SELECTED EXTRACT -
• • • • •
With an abundance of rubber plantations in Malaysia, Thailand and Indonesia, it is unsurprising that many of the largest rubber glove manufacturers hail from this region. This gives them a significant cost advantage over other manufacturers world wide. Moreover, global demand for both healthcare and clean room gloves has been steadily growing each year. This has lead to strong performances by rubber glove manufacturers in the region over the past few years. With that in mind, I have decided to compare two prominent glove manufacturers from Malaysia to see which makes the better investment now. The two companies in focus…
With an abundance of rubber plantations in Malaysia, Thailand and Indonesia, it is unsurprising that many of the largest rubber glove manufacturers hail from this region. This gives them a significant cost advantage over other manufacturers world wide. Moreover, global demand for both healthcare and clean room gloves has been steadily growing each year. This has lead to strong performances by rubber glove manufacturers in the region over the past few years.
With that in mind, I have decided to compare two prominent glove manufacturers from Malaysia to see which makes the better investment now. The two companies in focus are Top Glove Corporation Bhd (SGX: BVA) and Riverstone Holdings Limited (SGX:AP4). As a quick introduction, Top Glove is the largest glove manufacturer in the world, supplying around 25% of the global supply. Riverstone, on the other hand, is one of the smaller players in the market but because of its expertise in cleanroom gloves, it has managed to eek out higher profit margins than its competitor.
In an earlier article, I compared the financial aspects between the pair. From that exercise, I concluded that Riverstone came out tops in revenue and profit growth over the past five-year period. In this article, I will compare the valuations of both stocks to see which, at current prices, can pose better value for investors.
Perhaps the best gauge to compare stocks within the glove-manufacturing sector is the price-to-earnings ratio. This is a comparison between the share price to its earnings per share. Mathematically, it can be calculated by simply dividing the earnings per share by the share price. The lower the price-to-earnings ratio is, the cheaper the stock.
At the time of writing, shares of Top Glove exchanged hands at S$3.41 apiece. It has an annualised earnings per share of 34.2 sen per share. At current exchange rates, that equates to a price-to-earnings ratio of 28.4 times.
At the other corner, shares of Riverstone Holdings currently trade at S$1 per share. Based on its annualised earnings per share of 16.8 sen, it had a price-to-earnings ratio of 17.5 times.
In this respect, Riverstone trades at a slight discount to Top Glove.
• • • • •
EXTRACTED RECORDS -
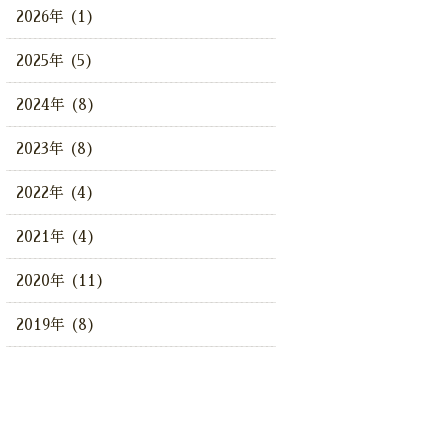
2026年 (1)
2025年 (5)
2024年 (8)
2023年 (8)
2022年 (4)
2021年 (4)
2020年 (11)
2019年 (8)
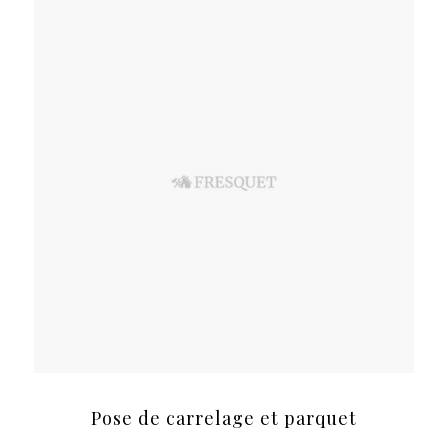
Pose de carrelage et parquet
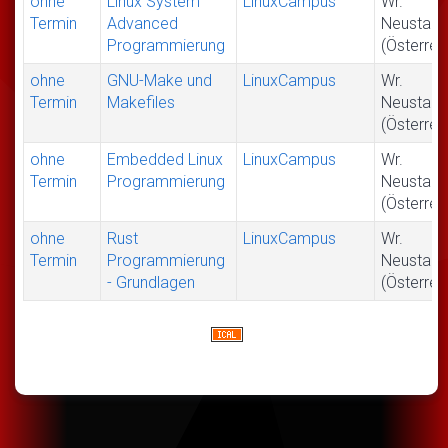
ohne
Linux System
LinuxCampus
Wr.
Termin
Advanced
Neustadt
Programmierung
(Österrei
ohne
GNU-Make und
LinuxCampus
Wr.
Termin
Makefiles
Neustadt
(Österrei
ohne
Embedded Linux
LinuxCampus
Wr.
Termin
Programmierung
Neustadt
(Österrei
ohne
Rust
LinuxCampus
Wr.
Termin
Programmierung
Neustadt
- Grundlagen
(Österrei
• • • • •
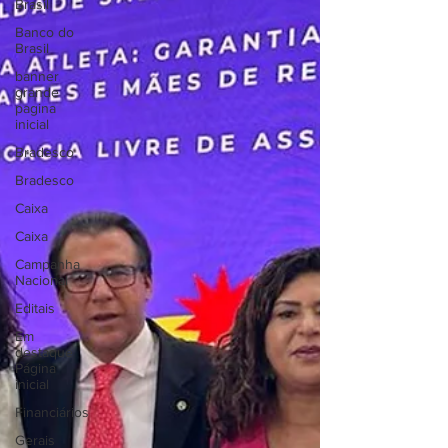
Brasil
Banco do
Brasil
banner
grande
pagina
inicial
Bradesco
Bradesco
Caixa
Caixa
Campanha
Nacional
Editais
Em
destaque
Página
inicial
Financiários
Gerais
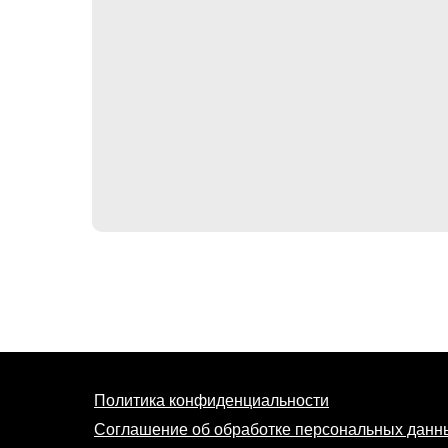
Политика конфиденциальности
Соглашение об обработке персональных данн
• • • • •
ACTIVITIES -
1. Using the article on the two Malaysian glove manufacturers, state whether each statement agrees with it. Answer yes or no and quote the deciding words. (a) Top Glove supplies around a quarter of the world's gloves. (b) Riverstone's shares trade at S$3.41 each. (c) An earlier article found that Riverstone led in revenue and profit growth over five years.
2. Rewrite the passage of the article on the two Malaysian glove manufacturers that opens with the words containing "At the other" and closes with "of 17.5 times.", replacing "Riverstone Holdings" with "Riverstone".

ANSWERS IN ORDER -
1.
(a) Yes: "Top Glove is the largest glove manufacturer in the world, supplying around 25% of the global supply."
(b) No: "shares of Riverstone Holdings currently trade at S$1 per share."
(c) Yes: "I concluded that Riverstone came out tops in revenue and profit growth over the past five-year period."

2.
At the other corner, shares of Riverstone currently trade at S$1 per share. Based on its annualised earnings per share of 16.8 sen, it had a price-to-earnings ratio of 17.5 times.